Du sagtest vorhin, dass du nicht glaubst, dass ihr jemals ganz groß sein werdet. Aber auf der anderen Seite gibt es ja immer wieder Bands, die vorher kein Mensch kannte und die plötzlich auf allen Titelseiten und im Fernsehen sind und die genauso schnell wieder ins Nichts verschwinden.
Mike:
Ja, aber das ist eine Sache, die uns sicher nicht passieren wird. Klar, man kann auch wieder Popularität einbüßen, aber wenn alles so bleibt wie es jetzt ist, dann sind wir zu Frieden.

Noch nicht die Schnauze voll vom Rock'n'Roll-Lifestyle?
Mike:
Nein, ich bin gern auf Tour. O.k., diesmal ist es hart, denn wir waren vorher sechs Wochen in den USA auf Tour, dann drei Wochen frei und ab nach Europa. Wir sind fünf bis sechs Monate im Jahr auf Tour.

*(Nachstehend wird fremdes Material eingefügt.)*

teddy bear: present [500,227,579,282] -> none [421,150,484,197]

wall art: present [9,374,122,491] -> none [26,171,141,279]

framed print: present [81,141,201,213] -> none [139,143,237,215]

Und was geht zur Zeit in der Bay Area ab?
Mike:
San Francisco ist so tot wie immer, aber das ist es ja schon seit 1982. Es gibt keine All-Ages-Shows, alles 21 & over, kaum Punkkonzerte, Vielleicht einmal die Woche in einer Kneipe eine Band, zum Beispiel GREEN DAY oder JAWBREAKER vor hundert Leuten, aber das ist alles. Berkeley ist ganz anders – dort gibt es eine der besten Punkszenen der USA. Ständig irgendwelche Parties mit hunderten von Leuten mit Iros. CHAOS U.K. haben da neulich auf einer Party vor 50 Leuten gespielt, von der keiner wusste.

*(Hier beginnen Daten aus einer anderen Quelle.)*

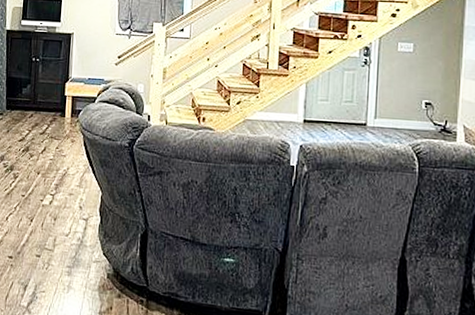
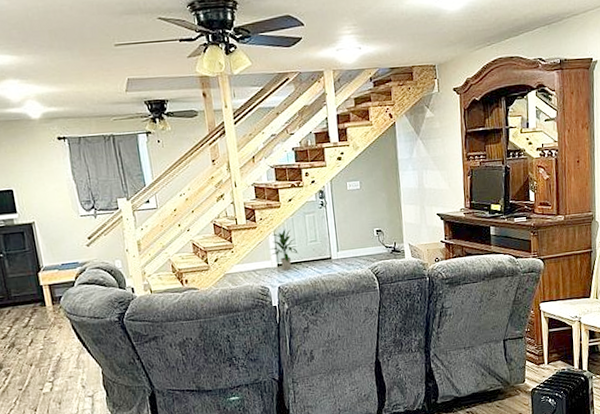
indoor plant: none [296,82,330,129] -> present [268,228,299,270]

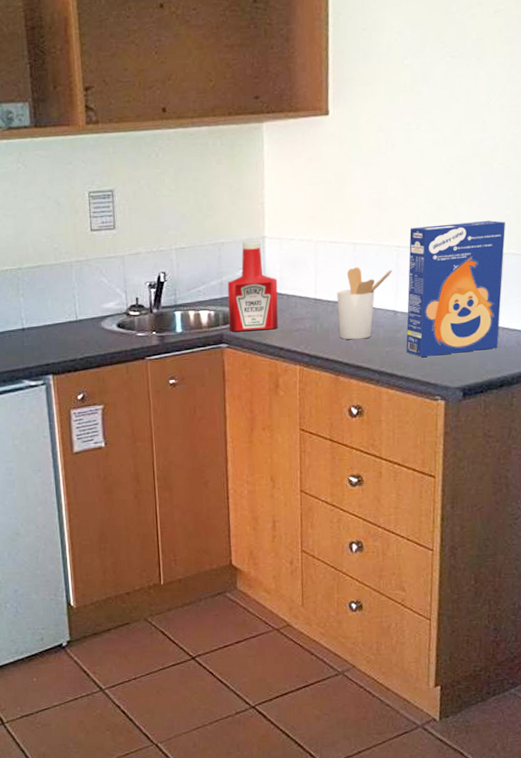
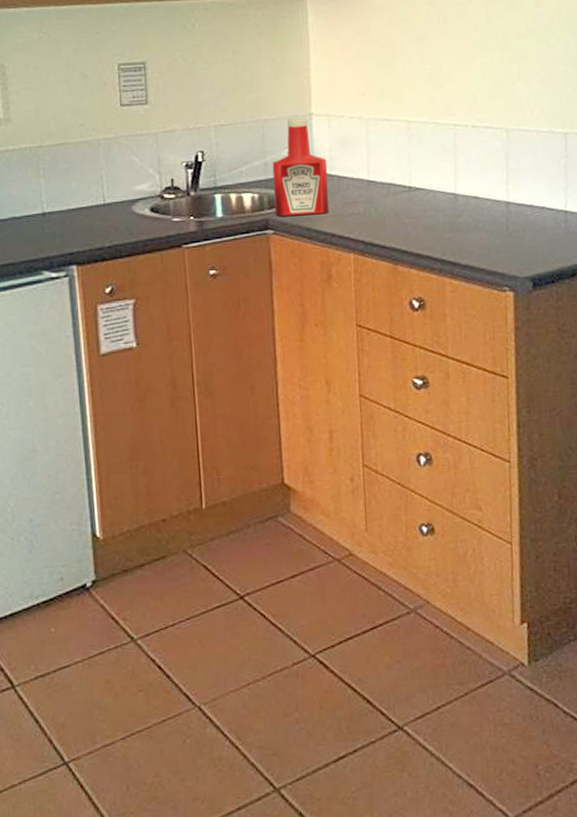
utensil holder: present [337,267,393,340] -> none [392,146,450,226]
cereal box: present [406,220,506,357] -> none [466,98,568,244]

O.k., danke für das Interview. (Danach zogen wir gemeinsam los, um mit der U-Bahn zur Gruga-Halle zu fahren. Von den rund 3.000 Besuchern war schätzungsweise die Hälfte wegen NOFX gekommen. Besondere Kennzeichen: Alter unter 18 Jahren, NOFX-T-Shirt. Von GUN CLUB mal abgesehen war bandmäßig Langeweile angesagt, bis gegen halb zehn NOFX auf die Bühne kamen und einen begeisternden 40-Minuten-Auftritt runterrissen. Mike ließ es sich nicht nehmen, auf seine sehr ironische Art voll auf die Punkrock-Kacke zu hauen: „Fuck, you, we're a punkband", etc. Bei jeder Ansage fiel ca. fünfmal das Wort „Fuck", und der Kontrast zu den ganzen Rock- bzw. Collegerockbands hätte nicht krasser sein können. NOFX sind so Punk wie eh und je und denken nicht daran, sich auszuverkaufen. Dass ihre Bühnenshow und musikalische Bandbreite einzigartig ist, brauche ich wohl niemandem zu erzählen. Ach ja, beim Bizarre-Festival auf der Loreley, wo sie für die RED HOT CHILI PEPPERS einsprangen, haben NOFX angeblich ziemlich abgeräumt.